Molecular dissection of cardiac repolarization by in vivo Kv4.3 gene transfer

Heart failure leads to marked suppression of the Ca²⁺-independent transient outward current (I(to1)), but it is not clear whether I(to1) downregulation suffices to explain the concomitant action potential prolongation. To investigate the role of I(to1) in cardiac repolarization while circumventing culture-related action potential alterations, we injected adenovirus vectors in vivo to overexpress or to suppress I(to1) in guinea pigs and rats, respectively. Myocytes were isolated 72 hours after intramyocardial injection and stimulation of the ecdysone-inducible vectors with intraperitoneal injection of an ecdysone analog. Kv4.3-infected guinea pig myocytes exhibited robust transient outward currents. Increasing density of I(to1) progressively depressed the plateau potential in Kv4.3-infected guinea pig myocytes and abbreviated action potential duration (APD).

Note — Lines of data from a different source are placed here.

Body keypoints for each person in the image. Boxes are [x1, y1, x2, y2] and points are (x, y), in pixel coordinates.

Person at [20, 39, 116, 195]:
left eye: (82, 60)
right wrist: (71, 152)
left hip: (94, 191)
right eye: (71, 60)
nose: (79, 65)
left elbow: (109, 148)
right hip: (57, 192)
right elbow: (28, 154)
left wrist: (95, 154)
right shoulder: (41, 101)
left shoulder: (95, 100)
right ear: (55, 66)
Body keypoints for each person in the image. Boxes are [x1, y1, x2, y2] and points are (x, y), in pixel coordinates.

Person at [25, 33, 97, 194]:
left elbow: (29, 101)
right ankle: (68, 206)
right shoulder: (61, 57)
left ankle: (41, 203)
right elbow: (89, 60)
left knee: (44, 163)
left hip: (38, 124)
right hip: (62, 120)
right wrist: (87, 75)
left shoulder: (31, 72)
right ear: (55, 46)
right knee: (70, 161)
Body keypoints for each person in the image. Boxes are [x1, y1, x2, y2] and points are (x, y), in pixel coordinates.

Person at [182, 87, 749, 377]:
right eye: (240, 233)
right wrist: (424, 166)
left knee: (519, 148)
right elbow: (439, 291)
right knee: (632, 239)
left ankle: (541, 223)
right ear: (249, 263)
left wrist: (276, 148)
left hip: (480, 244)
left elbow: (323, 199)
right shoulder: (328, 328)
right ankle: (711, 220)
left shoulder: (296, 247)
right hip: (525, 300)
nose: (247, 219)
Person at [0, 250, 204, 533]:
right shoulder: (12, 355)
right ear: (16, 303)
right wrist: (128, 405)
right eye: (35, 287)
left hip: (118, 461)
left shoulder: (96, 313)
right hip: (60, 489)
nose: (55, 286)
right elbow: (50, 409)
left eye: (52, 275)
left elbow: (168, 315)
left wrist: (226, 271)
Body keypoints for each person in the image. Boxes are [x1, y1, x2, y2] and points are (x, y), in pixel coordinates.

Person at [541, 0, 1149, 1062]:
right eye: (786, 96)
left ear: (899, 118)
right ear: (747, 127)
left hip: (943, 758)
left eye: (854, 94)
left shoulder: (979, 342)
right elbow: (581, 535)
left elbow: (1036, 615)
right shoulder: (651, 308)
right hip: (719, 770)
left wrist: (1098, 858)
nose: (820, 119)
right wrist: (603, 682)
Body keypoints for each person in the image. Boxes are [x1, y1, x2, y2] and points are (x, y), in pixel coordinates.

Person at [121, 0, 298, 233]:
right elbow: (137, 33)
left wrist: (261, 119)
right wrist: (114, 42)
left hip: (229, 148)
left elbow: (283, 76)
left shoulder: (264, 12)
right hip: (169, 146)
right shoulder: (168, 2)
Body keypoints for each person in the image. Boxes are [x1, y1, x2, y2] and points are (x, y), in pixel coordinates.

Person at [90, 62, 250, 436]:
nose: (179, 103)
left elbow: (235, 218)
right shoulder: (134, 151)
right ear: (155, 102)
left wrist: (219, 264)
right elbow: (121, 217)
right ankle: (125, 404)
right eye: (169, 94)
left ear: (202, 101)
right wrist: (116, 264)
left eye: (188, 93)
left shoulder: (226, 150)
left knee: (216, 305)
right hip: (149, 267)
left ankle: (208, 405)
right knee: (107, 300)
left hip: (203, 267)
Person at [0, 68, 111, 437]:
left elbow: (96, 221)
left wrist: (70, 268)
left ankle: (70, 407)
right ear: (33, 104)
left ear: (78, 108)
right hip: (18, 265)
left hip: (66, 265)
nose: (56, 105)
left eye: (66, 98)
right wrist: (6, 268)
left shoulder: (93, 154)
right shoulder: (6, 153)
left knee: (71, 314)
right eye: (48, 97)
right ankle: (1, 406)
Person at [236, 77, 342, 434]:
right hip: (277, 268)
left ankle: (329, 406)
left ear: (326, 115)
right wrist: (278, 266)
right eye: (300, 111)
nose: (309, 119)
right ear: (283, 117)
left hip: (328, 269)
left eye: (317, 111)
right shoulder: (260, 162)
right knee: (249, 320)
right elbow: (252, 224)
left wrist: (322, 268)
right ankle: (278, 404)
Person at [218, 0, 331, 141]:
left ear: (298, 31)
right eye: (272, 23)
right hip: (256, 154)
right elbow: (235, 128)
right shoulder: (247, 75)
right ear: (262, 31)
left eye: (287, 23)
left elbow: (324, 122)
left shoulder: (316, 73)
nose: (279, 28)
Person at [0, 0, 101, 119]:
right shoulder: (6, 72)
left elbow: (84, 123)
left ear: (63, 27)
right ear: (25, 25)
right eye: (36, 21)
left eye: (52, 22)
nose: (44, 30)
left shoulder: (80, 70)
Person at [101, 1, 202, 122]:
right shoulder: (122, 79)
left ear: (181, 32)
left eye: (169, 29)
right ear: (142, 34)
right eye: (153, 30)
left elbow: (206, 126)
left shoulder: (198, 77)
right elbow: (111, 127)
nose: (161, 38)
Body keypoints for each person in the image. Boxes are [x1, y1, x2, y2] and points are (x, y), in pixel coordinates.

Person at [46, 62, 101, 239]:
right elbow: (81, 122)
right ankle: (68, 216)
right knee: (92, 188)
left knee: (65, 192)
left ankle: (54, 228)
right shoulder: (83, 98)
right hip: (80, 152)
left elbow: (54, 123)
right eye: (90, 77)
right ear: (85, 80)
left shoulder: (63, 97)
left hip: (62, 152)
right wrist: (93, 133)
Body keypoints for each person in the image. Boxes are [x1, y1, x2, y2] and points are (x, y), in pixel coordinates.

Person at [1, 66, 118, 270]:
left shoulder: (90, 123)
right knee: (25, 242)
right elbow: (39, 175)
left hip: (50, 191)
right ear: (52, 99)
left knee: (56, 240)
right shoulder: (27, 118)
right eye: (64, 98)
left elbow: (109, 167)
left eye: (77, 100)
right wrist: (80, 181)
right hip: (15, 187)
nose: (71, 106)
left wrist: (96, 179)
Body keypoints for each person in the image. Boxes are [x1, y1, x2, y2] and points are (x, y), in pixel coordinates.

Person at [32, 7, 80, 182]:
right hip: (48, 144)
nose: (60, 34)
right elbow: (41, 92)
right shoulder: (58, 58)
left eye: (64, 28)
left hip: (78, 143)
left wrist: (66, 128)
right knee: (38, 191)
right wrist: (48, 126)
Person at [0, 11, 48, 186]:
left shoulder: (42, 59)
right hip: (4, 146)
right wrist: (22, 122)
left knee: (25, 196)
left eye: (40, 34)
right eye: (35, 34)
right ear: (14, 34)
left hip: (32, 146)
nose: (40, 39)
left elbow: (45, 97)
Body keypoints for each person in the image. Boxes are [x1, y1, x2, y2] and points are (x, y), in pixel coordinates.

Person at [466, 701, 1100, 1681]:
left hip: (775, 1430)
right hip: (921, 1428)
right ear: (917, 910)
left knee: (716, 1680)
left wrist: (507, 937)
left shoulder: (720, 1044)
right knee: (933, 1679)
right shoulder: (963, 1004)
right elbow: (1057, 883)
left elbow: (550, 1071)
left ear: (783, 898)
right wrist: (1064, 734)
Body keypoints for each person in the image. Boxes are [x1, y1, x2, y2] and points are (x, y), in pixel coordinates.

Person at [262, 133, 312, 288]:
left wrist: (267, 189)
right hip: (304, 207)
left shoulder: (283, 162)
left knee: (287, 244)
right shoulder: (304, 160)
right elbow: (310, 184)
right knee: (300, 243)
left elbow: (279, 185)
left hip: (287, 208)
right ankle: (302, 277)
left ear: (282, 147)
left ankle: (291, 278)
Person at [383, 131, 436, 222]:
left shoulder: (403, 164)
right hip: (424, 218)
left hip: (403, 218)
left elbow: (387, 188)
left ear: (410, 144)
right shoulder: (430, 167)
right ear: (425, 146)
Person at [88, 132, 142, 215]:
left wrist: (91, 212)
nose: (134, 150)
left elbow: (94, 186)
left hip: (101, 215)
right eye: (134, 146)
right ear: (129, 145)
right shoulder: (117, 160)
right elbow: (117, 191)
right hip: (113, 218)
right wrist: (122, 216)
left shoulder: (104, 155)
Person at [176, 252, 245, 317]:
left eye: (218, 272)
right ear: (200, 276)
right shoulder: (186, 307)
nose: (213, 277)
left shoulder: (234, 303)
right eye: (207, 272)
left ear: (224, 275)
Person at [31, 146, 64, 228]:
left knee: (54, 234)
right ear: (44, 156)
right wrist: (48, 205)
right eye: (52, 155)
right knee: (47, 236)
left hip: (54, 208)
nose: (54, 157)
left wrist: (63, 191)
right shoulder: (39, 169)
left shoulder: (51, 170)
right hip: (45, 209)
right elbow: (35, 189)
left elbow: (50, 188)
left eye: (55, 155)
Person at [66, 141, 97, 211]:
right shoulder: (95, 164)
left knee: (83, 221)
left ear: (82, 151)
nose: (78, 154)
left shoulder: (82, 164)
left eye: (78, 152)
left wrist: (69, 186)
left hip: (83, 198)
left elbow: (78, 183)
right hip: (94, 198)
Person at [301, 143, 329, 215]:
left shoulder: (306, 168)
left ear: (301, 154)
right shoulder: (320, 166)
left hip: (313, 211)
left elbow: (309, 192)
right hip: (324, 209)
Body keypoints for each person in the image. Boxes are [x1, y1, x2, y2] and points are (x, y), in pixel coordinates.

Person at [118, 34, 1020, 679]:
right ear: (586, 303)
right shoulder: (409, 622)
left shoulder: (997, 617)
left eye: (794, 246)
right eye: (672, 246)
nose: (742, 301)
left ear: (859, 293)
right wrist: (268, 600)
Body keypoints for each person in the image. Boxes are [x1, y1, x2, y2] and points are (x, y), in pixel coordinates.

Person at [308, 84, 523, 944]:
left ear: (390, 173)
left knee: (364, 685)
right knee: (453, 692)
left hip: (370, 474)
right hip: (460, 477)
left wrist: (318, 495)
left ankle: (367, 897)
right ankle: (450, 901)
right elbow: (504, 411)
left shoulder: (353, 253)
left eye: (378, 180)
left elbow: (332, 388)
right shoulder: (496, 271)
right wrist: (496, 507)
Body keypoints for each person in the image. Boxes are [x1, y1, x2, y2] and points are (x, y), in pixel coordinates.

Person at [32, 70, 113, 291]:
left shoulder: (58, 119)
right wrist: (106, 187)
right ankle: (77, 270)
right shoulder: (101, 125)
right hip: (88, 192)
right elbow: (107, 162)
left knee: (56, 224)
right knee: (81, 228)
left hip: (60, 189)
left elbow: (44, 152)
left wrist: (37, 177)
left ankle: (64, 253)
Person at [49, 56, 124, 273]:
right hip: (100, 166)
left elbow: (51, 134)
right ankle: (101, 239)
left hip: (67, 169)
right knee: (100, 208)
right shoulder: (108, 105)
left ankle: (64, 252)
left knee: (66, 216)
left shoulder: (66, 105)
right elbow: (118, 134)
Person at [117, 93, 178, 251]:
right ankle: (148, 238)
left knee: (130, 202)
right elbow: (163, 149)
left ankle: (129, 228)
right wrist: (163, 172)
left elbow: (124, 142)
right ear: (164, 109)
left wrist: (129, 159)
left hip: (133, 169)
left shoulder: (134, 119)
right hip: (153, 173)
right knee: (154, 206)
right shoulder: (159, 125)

In vivo infection with a dominant-negative Kv4.3-W362F construct suppressed peak I(to1) in rat ventriculocytes, elevated the plateau height, significantly prolonged the APD, and resulted in a prolongation by about 30% of the QT interval in surface electrocardiogram recordings. These results indicate that I(to1) plays a crucial role in setting the plateau potential and overall APD, supporting a causative role for suppression of this current in the electrophysiological alterations of heart failure. The electrocardiographic findings indicate that somatic gene transfer can be used to create gene- specific animal models of the long QT syndrome.